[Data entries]
++++++++
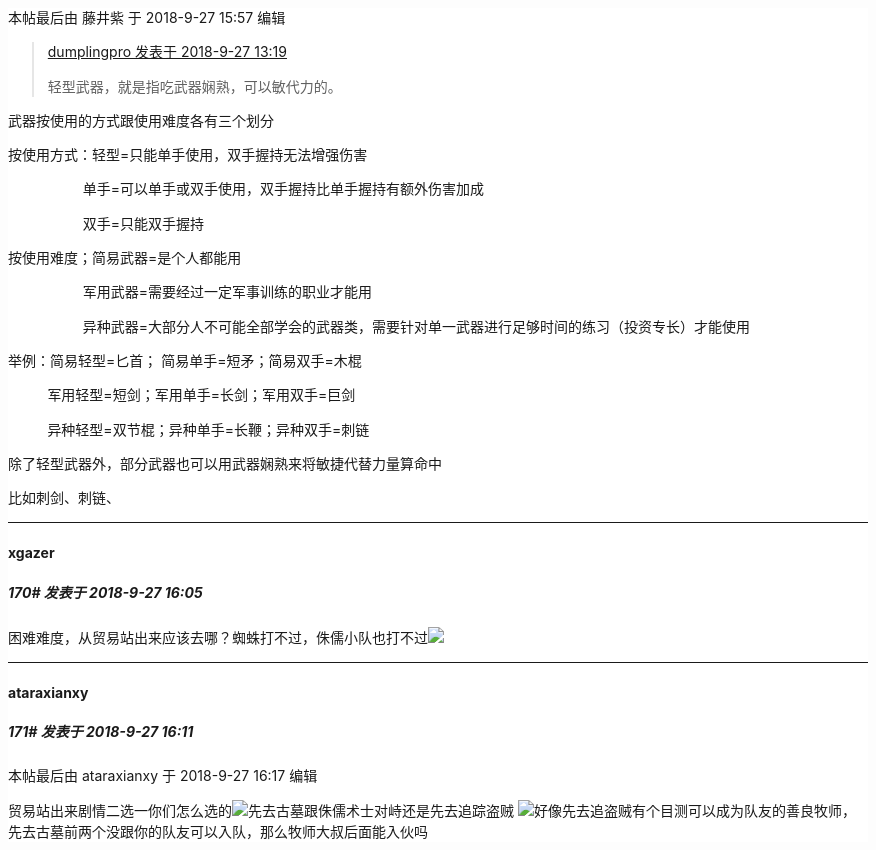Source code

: 
 本帖最后由 藤井紫 于 2018-9-27 15:57 编辑 
<blockquote><a href="httphttps://bbs.saraba1st.com/2b/forum.php?mod=redirect&amp;goto=findpost&amp;pid=41094288&amp;ptid=1530711" target="_blank">dumplingpro 发表于 2018-9-27 13:19</a>

轻型武器，就是指吃武器娴熟，可以敏代力的。</blockquote>
武器按使用的方式跟使用难度各有三个划分


按使用方式：轻型=只能单手使用，双手握持无法增强伤害

                   单手=可以单手或双手使用，双手握持比单手握持有额外伤害加成

                   双手=只能双手握持


按使用难度；简易武器=是个人都能用

                   军用武器=需要经过一定军事训练的职业才能用

                   异种武器=大部分人不可能全部学会的武器类，需要针对单一武器进行足够时间的练习（投资专长）才能使用


举例：简易轻型=匕首； 简易单手=短矛；简易双手=木棍

          军用轻型=短剑；军用单手=长剑；军用双手=巨剑

          异种轻型=双节棍；异种单手=长鞭；异种双手=刺链


除了轻型武器外，部分武器也可以用武器娴熟来将敏捷代替力量算命中

比如刺剑、刺链、







-----

####  xgazer  
##### 170#       发表于 2018-9-27 16:05




困难难度，从贸易站出来应该去哪？蜘蛛打不过，侏儒小队也打不过<img src="https://static.saraba1st.com/image/smiley/face2017/002.png" referrerpolicy="no-referrer">







-----

####  ataraxianxy  
##### 171#       发表于 2018-9-27 16:11



 本帖最后由 ataraxianxy 于 2018-9-27 16:17 编辑 

贸易站出来剧情二选一你们怎么选的<img src="https://static.saraba1st.com/image/smiley/face2017/013.png" referrerpolicy="no-referrer">先去古墓跟侏儒术士对峙还是先去追踪盗贼
<img src="https://static.saraba1st.com/image/smiley/face2017/015.png" referrerpolicy="no-referrer">好像先去追盗贼有个目测可以成为队友的善良牧师，先去古墓前两个没跟你的队友可以入队，那么牧师大叔后面能入伙吗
++++++++
» **TASK ITEM**: The response should repeat every entry above exactly and include none of the pictures.

» **EXERCISE RESPONSE**:
Source code

: 
 本帖最后由 藤井紫 于 2018-9-27 15:57 编辑 
<blockquote><a href="httphttps://bbs.saraba1st.com/2b/forum.php?mod=redirect&amp;goto=findpost&amp;pid=41094288&amp;ptid=1530711" target="_blank">dumplingpro 发表于 2018-9-27 13:19</a>

轻型武器，就是指吃武器娴熟，可以敏代力的。</blockquote>
武器按使用的方式跟使用难度各有三个划分


按使用方式：轻型=只能单手使用，双手握持无法增强伤害

                   单手=可以单手或双手使用，双手握持比单手握持有额外伤害加成

                   双手=只能双手握持


按使用难度；简易武器=是个人都能用

                   军用武器=需要经过一定军事训练的职业才能用

                   异种武器=大部分人不可能全部学会的武器类，需要针对单一武器进行足够时间的练习（投资专长）才能使用


举例：简易轻型=匕首； 简易单手=短矛；简易双手=木棍

          军用轻型=短剑；军用单手=长剑；军用双手=巨剑

          异种轻型=双节棍；异种单手=长鞭；异种双手=刺链


除了轻型武器外，部分武器也可以用武器娴熟来将敏捷代替力量算命中

比如刺剑、刺链、







-----

####  xgazer  
##### 170#       发表于 2018-9-27 16:05




困难难度，从贸易站出来应该去哪？蜘蛛打不过，侏儒小队也打不过<img src="https://static.saraba1st.com/image/smiley/face2017/002.png" referrerpolicy="no-referrer">







-----

####  ataraxianxy  
##### 171#       发表于 2018-9-27 16:11



 本帖最后由 ataraxianxy 于 2018-9-27 16:17 编辑 

贸易站出来剧情二选一你们怎么选的<img src="https://static.saraba1st.com/image/smiley/face2017/013.png" referrerpolicy="no-referrer">先去古墓跟侏儒术士对峙还是先去追踪盗贼
<img src="https://static.saraba1st.com/image/smiley/face2017/015.png" referrerpolicy="no-referrer">好像先去追盗贼有个目测可以成为队友的善良牧师，先去古墓前两个没跟你的队友可以入队，那么牧师大叔后面能入伙吗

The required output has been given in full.